Red Hat Bugzilla – Bug 300741
RHEL 5 SELinux errors with iscsid during iSCSI target exception test
Last modified: 2007-11-30 17:07:48 EST
Description of problem:
Unexpected SELinux error message during iSCSI target exception testing:
Aug 29 11:27:55 srv01 setroubleshoot: SELinux is preventing iscsid
(iscsid_t) "read" access to meminfo (proc_t). For complete SELinux
messages. run sealert -l 43cf1922-eedd-4526-ac77-cc41a920f67b
Version-Release number of selected component (if applicable):
Steps to Reproduce:
Started with iSCSI system with 2 Bulldog controllers, and configured with two
iSCSI ssid connection "sessions:
1) Created 4 RAID0 disk groups
2) Assigned them to qty-2 iSidewinder controllers (Bulldog). Assigned 2 groups
each to controller 0 and to controller 1.

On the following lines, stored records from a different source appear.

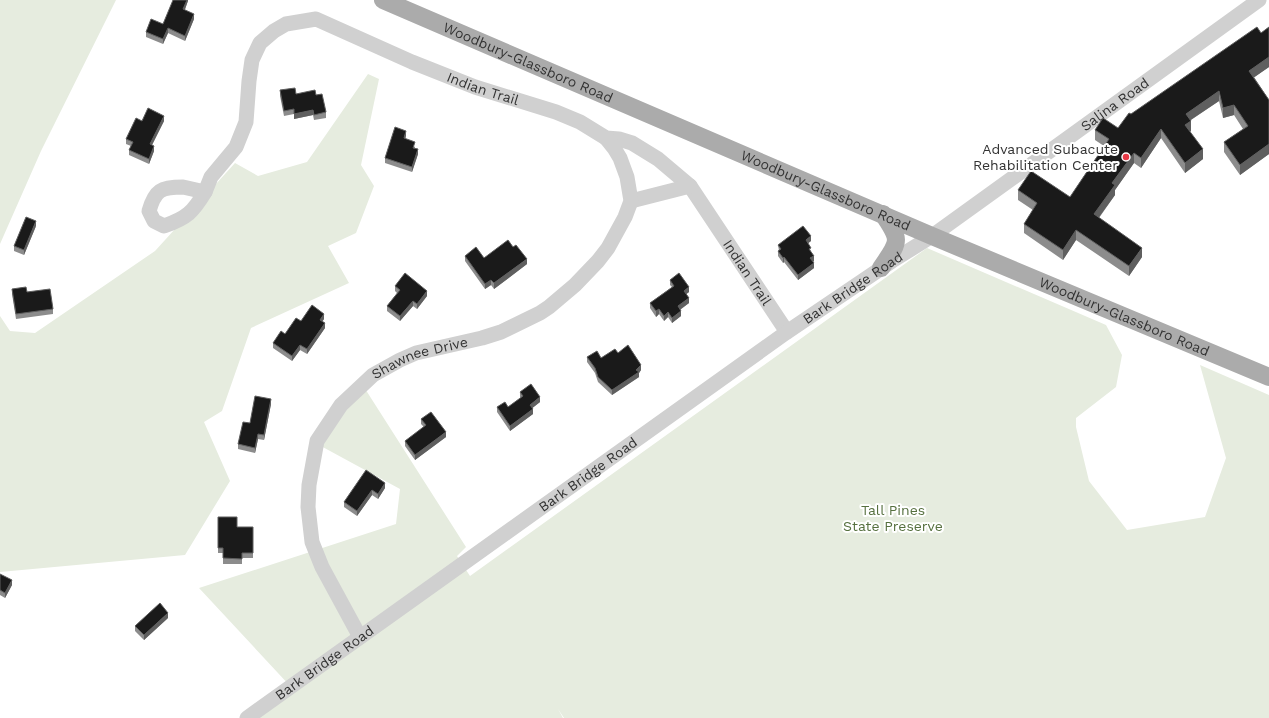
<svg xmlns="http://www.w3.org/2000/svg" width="1269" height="718" font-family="'Work Sans',sans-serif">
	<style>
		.green { fill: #e6ecdf }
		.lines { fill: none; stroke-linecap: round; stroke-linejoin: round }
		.minor { stroke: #d0d0d0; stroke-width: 15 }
		.major { stroke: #ababab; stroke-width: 18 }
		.wall { fill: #8c8c8c }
		.shaded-wall { fill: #5f5f5f }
		.building { fill: #1a1a1a; stroke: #5f5f5f }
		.poi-dot { fill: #e63946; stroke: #fff; stroke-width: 1.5 }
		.labels { text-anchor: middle; stroke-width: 4; stroke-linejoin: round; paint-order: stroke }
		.street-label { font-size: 14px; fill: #333; stroke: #fff }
		.poi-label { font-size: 14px; fill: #333; stroke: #fff; text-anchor: end }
		.park-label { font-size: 14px; fill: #56703f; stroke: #fff }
	</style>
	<rect width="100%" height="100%" fill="#fff"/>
	<path class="green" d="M0 0H116L41 151 0 244Z
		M368 74 379 79 361 165 374 186 356 233 328 246 349 283 251 328 222 411 204 422 230 481 185 555 0 572V316L10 331 35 333 155 251 235 163 258 176 307 162Z
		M927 248 1106 325 1122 355 1116 387 1076 418V427L1089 481 1127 530 1205 517 1226 458 1200 365 1269 395V718H564L558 709 563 718H249L291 687 199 588 396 524 400 489 319 445 362 384 466 547 457 556 470 576Z"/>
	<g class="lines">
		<g class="minor">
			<path d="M183 187 205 192C193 212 187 218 164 226L154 221 149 211C155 190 161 187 183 187Z"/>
			<path id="s1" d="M205 192 211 177 236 147 246 122 249 81 252 60 260 43 274 31 286 24 316 19 412 62 475 87 556 112 580 122 606 138 619 139 632 143 658 159 690 186 787 332"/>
			<path d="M631 201 690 186"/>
			<path id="s2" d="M360 637 322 567 312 542 308 507 309 485 317 441 341 405 373 375 400 360 416 353 482 338 501 332 540 313 549 307 575 285 598 261 608 248 625 217 631 201 627 177 620 158 614 148 606 138"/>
			<path id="s3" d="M247 718 787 332 892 261 932 236 1259 0"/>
		</g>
		<g class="major">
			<path id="s4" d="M383 0 932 236 1269 377"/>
			<path d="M881 268C899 241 902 242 883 214"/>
		</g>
	</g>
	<path class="wall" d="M188 0 185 10 194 19 185 41 168 33 163 44 146 37V32L163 24Z
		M1269 27V67L1254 77 1269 100V154L1240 175 1224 152V142L1243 129 1234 115 1223 118 1219 101 1191 120V131H1190L1203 159 1185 173 1161 138 1141 168 1134 163 1115 190V195L1099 218 1142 257 1129 276 1076 240 1063 260 1024 233V224L1033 210 1018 200V190L1070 197 1104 146 1095 140V130L1118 128 1131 114 1261 33Z
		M280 90 296 94 316 95 326 112V118L314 120 313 115 294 119V114L284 116 280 96Z
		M142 121H164L152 145 154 151 149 164 129 155V150L131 146 126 144V139Z
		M406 136 405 139 415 147V148L418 154 412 172 385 163V158Z
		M36 226 24 255 14 251V246Z
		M811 241 808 243 814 261 813 262 814 268 798 280 784 262 783 263 778 256V251H779L778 245Z
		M465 256 484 258 527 264 494 289 491 285 485 289 465 261Z
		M670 280 689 292 686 294 689 303 680 310 681 316 672 323 668 317 664 321 659 314 656 317 650 308V303L672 287 670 285Z
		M395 286 427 296 417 309 413 306 400 321 387 311V306L397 293 395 291Z
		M12 289 27 292 53 309V314L16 319 12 294Z
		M324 319 322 322 325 328 307 354 300 350 292 361 273 348V343L285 334 301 321Z
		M618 353 641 370 639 373V377L612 395 598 382 595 373 587 362V357L601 358Z
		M520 392 540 402 532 408 533 414 510 431 497 412V407H508L521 398 520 397Z
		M271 404 264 440 258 439 255 453 238 449V444L250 423Z
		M421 419 446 437 415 460 405 446V441L424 427 421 424Z
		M385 483V488L378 499 372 495 357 516 344 507V502Z
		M218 517 237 527H253V558H242V564H223V553H218Z
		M0 574 12 585 5 598 0 595Z
		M168 618 144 640 135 631V626Z"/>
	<path class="shaded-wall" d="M187 0H188V1L183 14V9Z
		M194 14V19L185 41V36Z
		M168 28V33L163 44V39Z
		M1269 57V67L1249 81V71Z
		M1219 91V101L1186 123V114Z
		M1234 105V115L1223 118V108Z
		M313 110V115L294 119V114Z
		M164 116V121L150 149V144Z
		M1191 121V131L1185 135V125Z
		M1161 129V138L1141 168V158Z
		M406 131V136L404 143V138Z
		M1269 144V154L1240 175V165Z
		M154 146V151L149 164V159Z
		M418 149V154L412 172V167Z
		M1203 149V159L1185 173V163Z
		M1134 153V163L1115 190V195L1094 224V214L1112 183Z
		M36 221V226L24 255V250Z
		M1076 230V240L1063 260V250Z
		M811 236V241L806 245V240Z
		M1142 248V257L1129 276V266Z
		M814 256V261L810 263V258Z
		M784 257V262L783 263V258Z
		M527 259V264L494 289V283Z
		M814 263V268L798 280V275Z
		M491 280V285L485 289V284Z
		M689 287V292L684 296V291Z
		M427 291V296L417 309V304Z
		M689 298V303L678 311V306Z
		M413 301V306L400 321V316Z
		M659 309V314L656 317V311Z
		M681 311V316L672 323V318Z
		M668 312V317L664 321V316Z
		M324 314V319L320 325V320Z
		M325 323V328L307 354V349Z
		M300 345V350L292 361V356Z
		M641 365V370L639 373V377L612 395V390Z
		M540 397V402L530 410V405Z
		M271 399V404L264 440V435Z
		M533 409V414L510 431V426Z
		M446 432V437L415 460V455Z
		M258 434V439L255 453V448Z
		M385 483V488L378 499V494Z
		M372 490V495L357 516V511Z
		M12 580V585L5 598V593Z
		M168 613V618L144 640V635Z"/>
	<path class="building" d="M173 0H187L183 9 194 14 185 36 168 28 163 39 146 32 151 19 163 24Z
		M1257 27 1261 33 1269 27V57L1249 71 1269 100V144L1240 165 1224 142 1248 126 1234 105 1223 108 1219 91 1186 114 1191 121 1185 125 1203 149 1185 163 1161 129 1141 158 1134 153 1112 183 1115 185 1094 214 1142 248 1129 266 1076 230 1063 250 1024 224 1037 203 1018 190 1031 171 1070 197 1109 139 1095 130 1103 118 1118 128 1129 113 1131 114Z
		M295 88 296 94 315 90 316 95 322 94 326 112 314 115 313 110 294 114V109L284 111 280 90Z
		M148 108 164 116 150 144 154 146 149 159 129 150 133 142 126 139 136 118 142 121Z
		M395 127 406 131 404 138 415 142 413 148 418 149 412 167 385 158Z
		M26 217 36 221 24 250 14 246Z
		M803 226 811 236 806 240 811 248 809 249 814 256 810 258 814 263 798 275 784 257 783 258 778 251 781 249 778 245Z
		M508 240 513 247 516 245 527 259 494 283 491 280 485 284 465 256 476 247 484 258Z
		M405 273 427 291 417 304 413 301 400 316 387 306 400 290 395 286Z
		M679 273 689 287 684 291 689 298 678 306 681 311 672 318 668 312 664 316 659 309 656 311 650 303 674 286 670 280Z
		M26 287 27 292 50 289 53 309 16 314 12 289Z
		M312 305 324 314 320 320 325 323 307 349 300 345 292 356 273 343 281 331 285 334 296 318 301 321Z
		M628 345 641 365 636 370 639 372 612 390 598 377 595 368 587 357 597 351 601 358 615 349 618 353Z
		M531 384 540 397 530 405 533 409 510 426 497 407 505 402 508 407 523 396 520 392Z
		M255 396 271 399 264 435 258 434 255 448 238 444 243 422 250 423Z
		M431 412 446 432 415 455 405 441 426 425 421 419Z
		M366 470 385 483 378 494 372 490 357 511 344 502Z
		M218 517H237V527H253V553H242V559L223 558V548H218Z
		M0 574 12 580 5 593 0 590Z
		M160 603 168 613 144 635 135 626Z"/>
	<circle class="poi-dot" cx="1126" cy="157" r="4"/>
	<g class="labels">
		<g class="street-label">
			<text dy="5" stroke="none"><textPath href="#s4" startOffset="158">Woodbury-Glassboro Road</textPath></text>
			<text dy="5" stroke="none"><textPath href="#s1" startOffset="407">Indian Trail</textPath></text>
			<text dy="5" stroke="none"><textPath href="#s3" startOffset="1063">Salina Road</textPath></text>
			<text dy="5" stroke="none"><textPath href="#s4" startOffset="482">Woodbury-Glassboro Road</textPath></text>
			<text dy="5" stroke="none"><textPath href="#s1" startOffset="743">Indian Trail</textPath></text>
			<text dy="5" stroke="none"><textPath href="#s3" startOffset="743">Bark Bridge Road</textPath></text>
			<text dy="5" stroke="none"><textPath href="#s4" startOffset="806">Woodbury-Glassboro Road</textPath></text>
			<text dy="5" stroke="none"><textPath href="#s2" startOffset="346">Shawnee Drive</textPath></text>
			<text dy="5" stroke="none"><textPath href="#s3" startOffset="419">Bark Bridge Road</textPath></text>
			<text dy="5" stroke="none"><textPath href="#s3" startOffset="95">Bark Bridge Road</textPath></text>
		</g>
		<g class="poi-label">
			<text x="1118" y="154">Advanced Subacute<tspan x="1118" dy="16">Rehabilitation Center</tspan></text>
		</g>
		<g class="park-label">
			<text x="893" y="515">Tall Pines<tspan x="893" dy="16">State Preserve</tspan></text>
		</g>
	</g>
</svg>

3) Ran heavy IO (using command "iogen -n10 -b512k -d sdb" for instance to run
exerciser on virtual disk SDB. Ran heavy IO using same command on all 4 virtual
4)Used Rossini to take controller 1 offline, then pulled controller 1 out of
5)Verified that I/O resumed on fail-over path and controller 1 marked offline.
6)Replaced controller into system put controller 1 back online via Rossini,
looked at recovery Guru, and "virtual disk not on preferred path" error
persisted even though both controllers were in system.
7) Looked at the "view/end iscsi sessions" entry under the iSCSI tab. Though
originally there were two instances of connections (i.e. two unique SSIDs for
connection, temporarily only one was evident. Eventually, the second connection
showed back up in this view.
8) Showed to Rob, who looked for instances of missing connection in
/var/log/messages file (attached "messages" file)...which he noted evidence of
Is iscsid killed when you see the selinux errors and does the session evetually
I don't know whether iSCSId was killed when I had the selinux errors
(unfortunately didn't note the daemons at the time, and don't have this error on
the system anymore)...sorry I can't answer this now, I don't know. The session
just seemed to come back on its own after awhile after disappearing
Could you also just tell me how you started the iscsi service?
I wrote a script to find the targets to start the issi service, but at that
time, I was manually going through and finding thepotential targets by first doing:
iscisadm --mode discovery --type sendtargets --portal 192.168.100.10
(which generates a list of potential targets)
iscsiadm --mode node --targetname<target> --portal 192.168.103.10 --login
iscsiadm --mode node --targetname<target> --portal 192.168.103.11--login
iscsiadm --mode node --targetname<target> --portal 192.168.104.12--login
iscsiadm --mode node --targetname<target> --portal 192.168.104.13--login
where <target> is list of potential targets from discovery command above
Created attachment 202551 [details]
SELinux conf file
Please attach /var/log/audit/audit.log
Also could you put the machine in permissive mode and grab all of the iscsi
avc's when it starts.
This request was evaluated by Red Hat Product Management for inclusion in a Red
Hat Enterprise Linux maintenance release. Product Management has requested
further review of this request by Red Hat Engineering, for potential
inclusion in a Red Hat Enterprise Linux Update release for currently deployed
products. This request is not yet committed for inclusion in an Update
Without further input there is nothing I can do to fix this problem.